### Directions for this task
Would you return each entry exactly as written, omitting any pictures?

### Extracted information
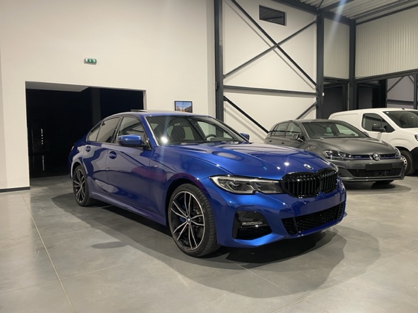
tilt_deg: -3.9
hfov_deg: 67.3
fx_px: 314
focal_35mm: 26
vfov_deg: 53.1
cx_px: 209
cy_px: 156
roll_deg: +1.1
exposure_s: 1/50
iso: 100
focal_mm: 4.2
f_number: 1.6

### Task result
tilt_deg: -3.9
hfov_deg: 67.3
fx_px: 314
focal_35mm: 26
vfov_deg: 53.1
cx_px: 209
cy_px: 156
roll_deg: +1.1
exposure_s: 1/50
iso: 100
focal_mm: 4.2
f_number: 1.6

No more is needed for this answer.